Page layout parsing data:
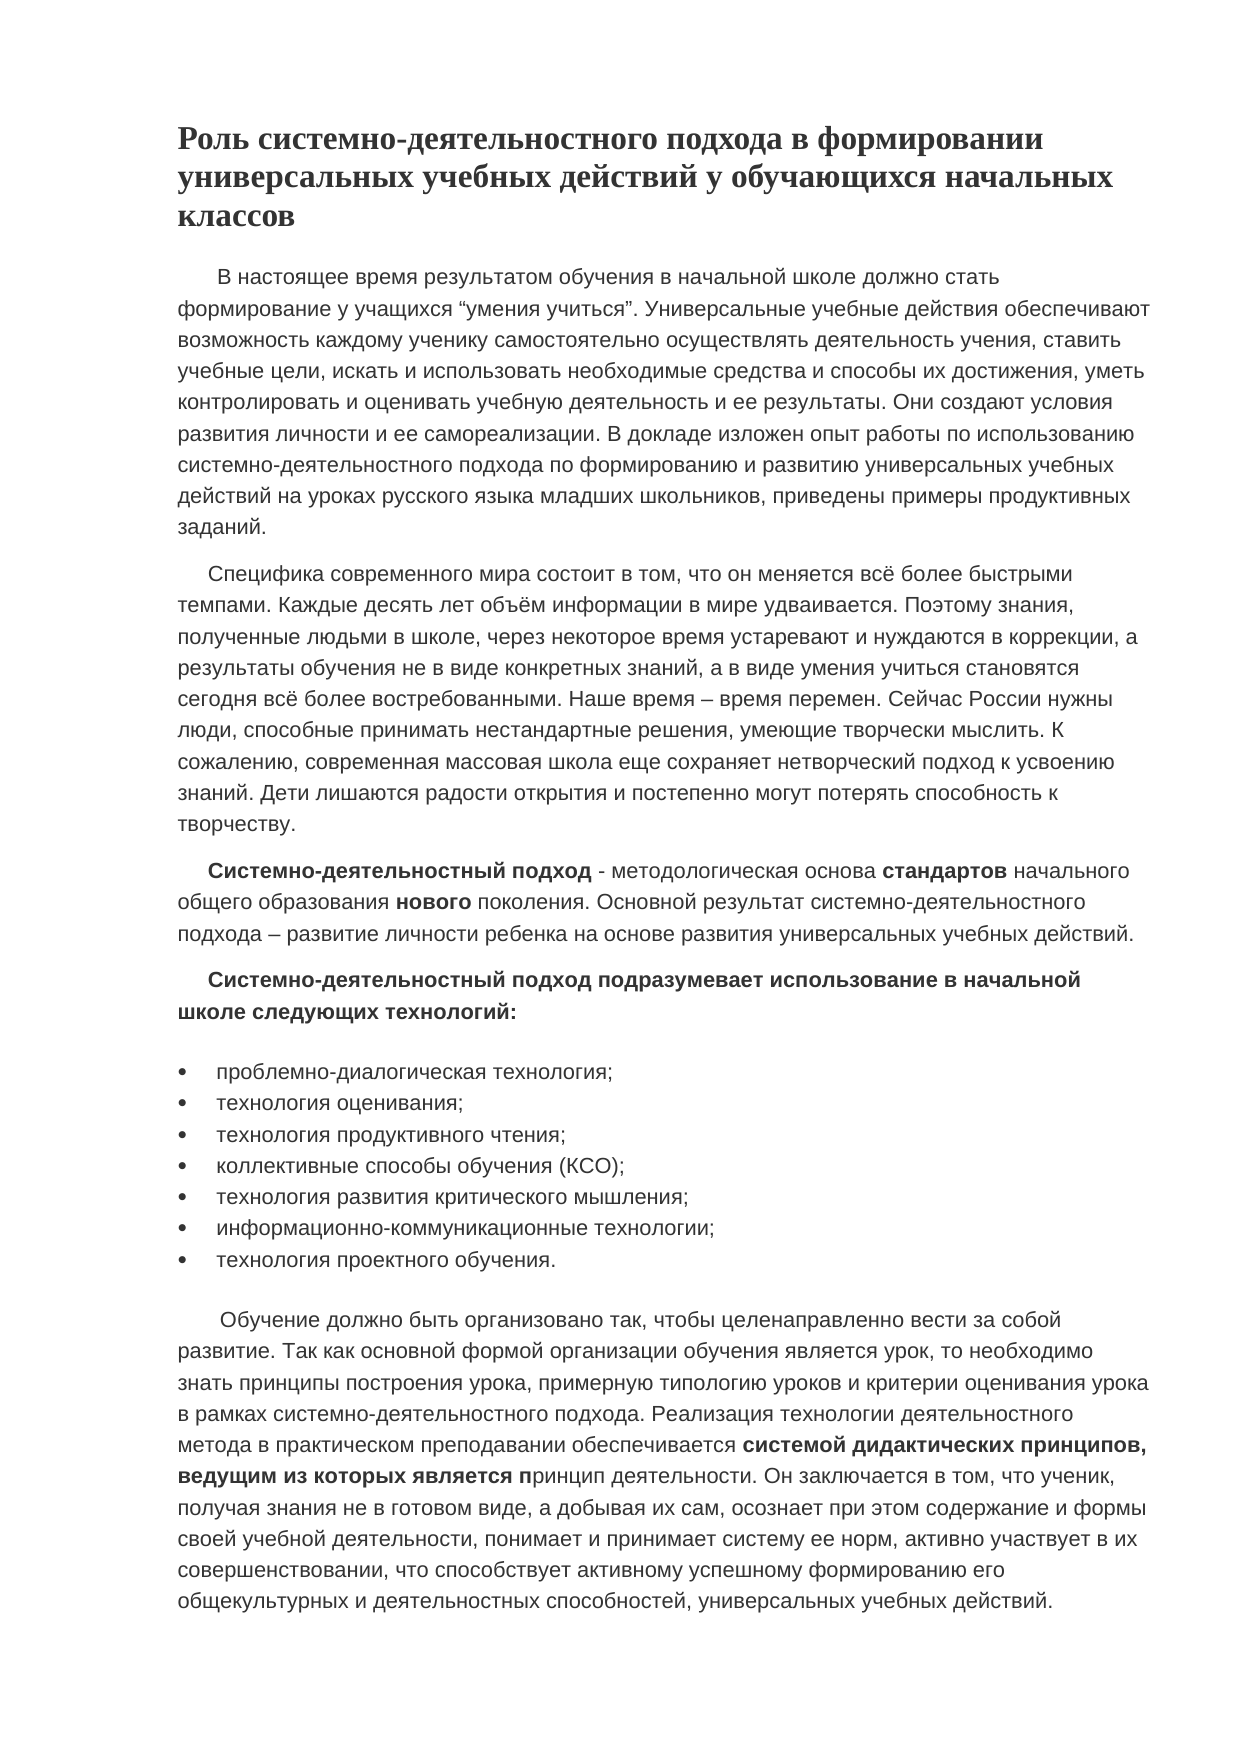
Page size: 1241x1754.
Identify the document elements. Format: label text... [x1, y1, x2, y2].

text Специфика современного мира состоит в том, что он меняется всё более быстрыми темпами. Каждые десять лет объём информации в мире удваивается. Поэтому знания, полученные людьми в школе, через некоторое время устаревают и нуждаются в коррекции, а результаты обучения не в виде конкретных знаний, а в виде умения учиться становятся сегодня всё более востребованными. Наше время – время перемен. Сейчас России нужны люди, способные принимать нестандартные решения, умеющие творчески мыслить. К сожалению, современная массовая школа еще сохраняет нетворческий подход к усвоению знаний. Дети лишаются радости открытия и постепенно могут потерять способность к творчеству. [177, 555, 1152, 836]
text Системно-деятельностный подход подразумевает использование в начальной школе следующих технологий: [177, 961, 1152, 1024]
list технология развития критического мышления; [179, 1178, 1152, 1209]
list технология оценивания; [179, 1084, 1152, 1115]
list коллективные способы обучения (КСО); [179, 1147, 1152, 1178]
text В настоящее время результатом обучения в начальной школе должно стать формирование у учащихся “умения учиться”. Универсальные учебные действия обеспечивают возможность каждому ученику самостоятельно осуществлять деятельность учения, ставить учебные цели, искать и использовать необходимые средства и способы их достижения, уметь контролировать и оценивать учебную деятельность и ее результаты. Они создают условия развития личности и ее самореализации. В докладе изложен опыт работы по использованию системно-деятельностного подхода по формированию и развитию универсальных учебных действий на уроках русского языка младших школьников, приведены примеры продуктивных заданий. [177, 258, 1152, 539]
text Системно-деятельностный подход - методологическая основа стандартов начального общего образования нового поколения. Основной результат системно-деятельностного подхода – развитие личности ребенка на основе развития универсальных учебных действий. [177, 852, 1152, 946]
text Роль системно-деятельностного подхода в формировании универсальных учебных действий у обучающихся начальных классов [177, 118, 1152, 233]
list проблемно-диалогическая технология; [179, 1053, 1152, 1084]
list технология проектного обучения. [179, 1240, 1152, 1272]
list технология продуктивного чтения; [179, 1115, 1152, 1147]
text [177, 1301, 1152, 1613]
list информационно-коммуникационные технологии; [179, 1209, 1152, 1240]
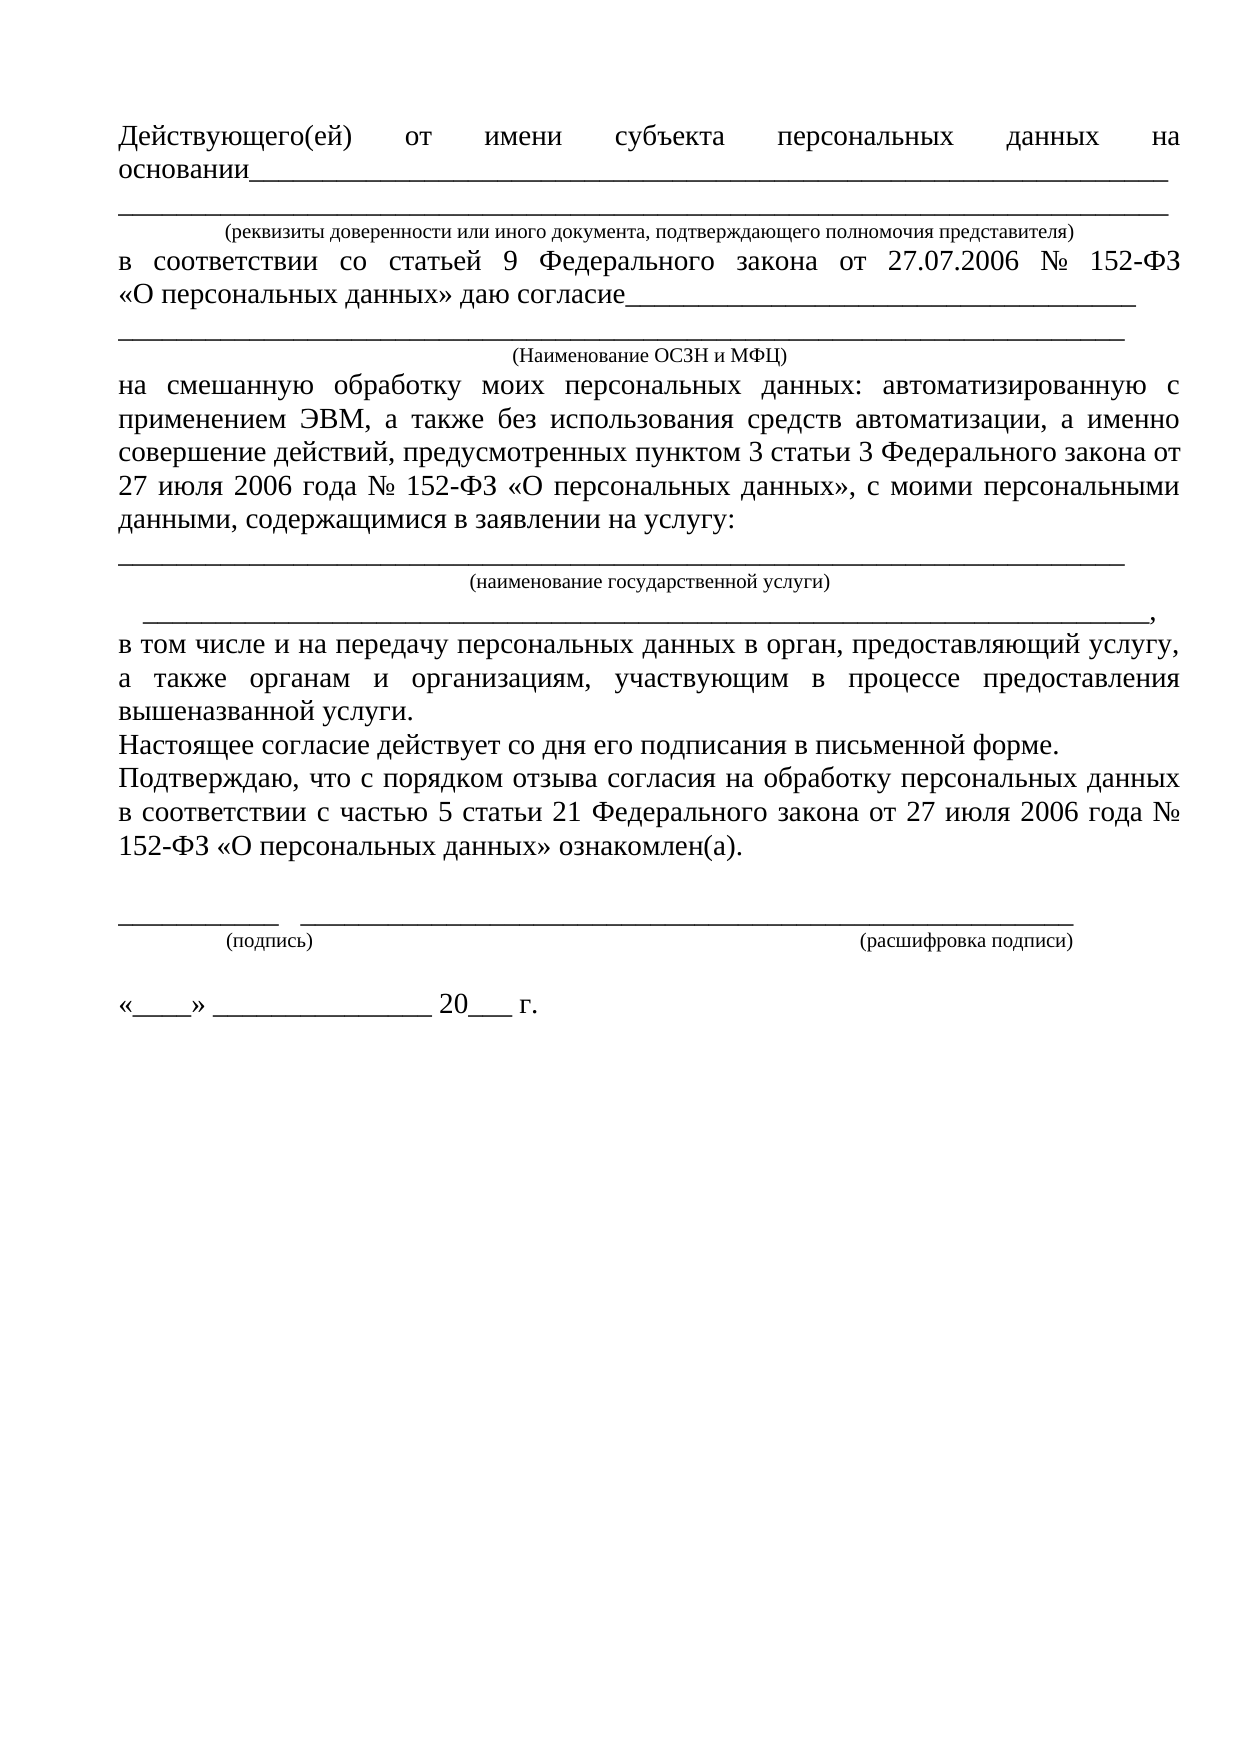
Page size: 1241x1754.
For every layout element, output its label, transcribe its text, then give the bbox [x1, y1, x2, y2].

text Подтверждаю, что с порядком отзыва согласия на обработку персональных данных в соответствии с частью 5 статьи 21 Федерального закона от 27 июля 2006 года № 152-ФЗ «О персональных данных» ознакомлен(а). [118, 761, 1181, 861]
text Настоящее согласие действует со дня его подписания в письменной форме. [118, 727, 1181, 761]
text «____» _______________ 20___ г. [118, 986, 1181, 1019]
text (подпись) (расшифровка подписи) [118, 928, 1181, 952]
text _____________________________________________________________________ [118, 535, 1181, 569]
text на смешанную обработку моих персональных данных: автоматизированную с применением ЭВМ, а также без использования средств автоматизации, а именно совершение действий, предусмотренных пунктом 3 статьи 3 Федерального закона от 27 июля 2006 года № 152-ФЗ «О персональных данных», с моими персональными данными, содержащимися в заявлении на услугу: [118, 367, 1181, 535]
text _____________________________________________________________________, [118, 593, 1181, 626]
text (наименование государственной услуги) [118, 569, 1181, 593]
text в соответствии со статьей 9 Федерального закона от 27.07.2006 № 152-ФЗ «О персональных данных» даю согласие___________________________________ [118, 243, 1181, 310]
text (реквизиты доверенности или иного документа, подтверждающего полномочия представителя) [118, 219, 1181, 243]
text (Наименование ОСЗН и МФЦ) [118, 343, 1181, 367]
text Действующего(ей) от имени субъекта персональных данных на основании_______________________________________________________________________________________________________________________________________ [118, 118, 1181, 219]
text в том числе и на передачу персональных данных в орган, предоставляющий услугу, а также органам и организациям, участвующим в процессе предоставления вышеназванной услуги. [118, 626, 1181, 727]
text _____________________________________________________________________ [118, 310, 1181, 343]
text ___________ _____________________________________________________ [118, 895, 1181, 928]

Work order: Repeat the entries exactly and keep the pictures out of the copy.

Task result:
Page size: 1241x1754.
Identify the document elements. Format: label text... [x1, y1, x2, y2].

text Специфика современного мира состоит в том, что он меняется всё более быстрыми темпами. Каждые десять лет объём информации в мире удваивается. Поэтому знания, полученные людьми в школе, через некоторое время устаревают и нуждаются в коррекции, а результаты обучения не в виде конкретных знаний, а в виде умения учиться становятся сегодня всё более востребованными. Наше время – время перемен. Сейчас России нужны люди, способные принимать нестандартные решения, умеющие творчески мыслить. К сожалению, современная массовая школа еще сохраняет нетворческий подход к усвоению знаний. Дети лишаются радости открытия и постепенно могут потерять способность к творчеству. [177, 555, 1152, 836]
text Системно-деятельностный подход подразумевает использование в начальной школе следующих технологий: [177, 961, 1152, 1024]
list технология развития критического мышления; [179, 1178, 1152, 1209]
list технология оценивания; [179, 1084, 1152, 1115]
list коллективные способы обучения (КСО); [179, 1147, 1152, 1178]
text В настоящее время результатом обучения в начальной школе должно стать формирование у учащихся “умения учиться”. Универсальные учебные действия обеспечивают возможность каждому ученику самостоятельно осуществлять деятельность учения, ставить учебные цели, искать и использовать необходимые средства и способы их достижения, уметь контролировать и оценивать учебную деятельность и ее результаты. Они создают условия развития личности и ее самореализации. В докладе изложен опыт работы по использованию системно-деятельностного подхода по формированию и развитию универсальных учебных действий на уроках русского языка младших школьников, приведены примеры продуктивных заданий. [177, 258, 1152, 539]
text Системно-деятельностный подход - методологическая основа стандартов начального общего образования нового поколения. Основной результат системно-деятельностного подхода – развитие личности ребенка на основе развития универсальных учебных действий. [177, 852, 1152, 946]
text Роль системно-деятельностного подхода в формировании универсальных учебных действий у обучающихся начальных классов [177, 118, 1152, 233]
list проблемно-диалогическая технология; [179, 1053, 1152, 1084]
list технология проектного обучения. [179, 1240, 1152, 1272]
list технология продуктивного чтения; [179, 1115, 1152, 1147]
text [177, 1301, 1152, 1613]
list информационно-коммуникационные технологии; [179, 1209, 1152, 1240]
Page size: 1241x1754.
For every layout element, output its label, transcribe its text, then give the bbox [x1, y1, x2, y2].

text Подтверждаю, что с порядком отзыва согласия на обработку персональных данных в соответствии с частью 5 статьи 21 Федерального закона от 27 июля 2006 года № 152-ФЗ «О персональных данных» ознакомлен(а). [118, 761, 1181, 861]
text Настоящее согласие действует со дня его подписания в письменной форме. [118, 727, 1181, 761]
text «____» _______________ 20___ г. [118, 986, 1181, 1019]
text (подпись) (расшифровка подписи) [118, 928, 1181, 952]
text _____________________________________________________________________ [118, 535, 1181, 569]
text на смешанную обработку моих персональных данных: автоматизированную с применением ЭВМ, а также без использования средств автоматизации, а именно совершение действий, предусмотренных пунктом 3 статьи 3 Федерального закона от 27 июля 2006 года № 152-ФЗ «О персональных данных», с моими персональными данными, содержащимися в заявлении на услугу: [118, 367, 1181, 535]
text _____________________________________________________________________, [118, 593, 1181, 626]
text (наименование государственной услуги) [118, 569, 1181, 593]
text в соответствии со статьей 9 Федерального закона от 27.07.2006 № 152-ФЗ «О персональных данных» даю согласие___________________________________ [118, 243, 1181, 310]
text (реквизиты доверенности или иного документа, подтверждающего полномочия представителя) [118, 219, 1181, 243]
text (Наименование ОСЗН и МФЦ) [118, 343, 1181, 367]
text Действующего(ей) от имени субъекта персональных данных на основании_______________________________________________________________________________________________________________________________________ [118, 118, 1181, 219]
text в том числе и на передачу персональных данных в орган, предоставляющий услугу, а также органам и организациям, участвующим в процессе предоставления вышеназванной услуги. [118, 626, 1181, 727]
text _____________________________________________________________________ [118, 310, 1181, 343]
text ___________ _____________________________________________________ [118, 895, 1181, 928]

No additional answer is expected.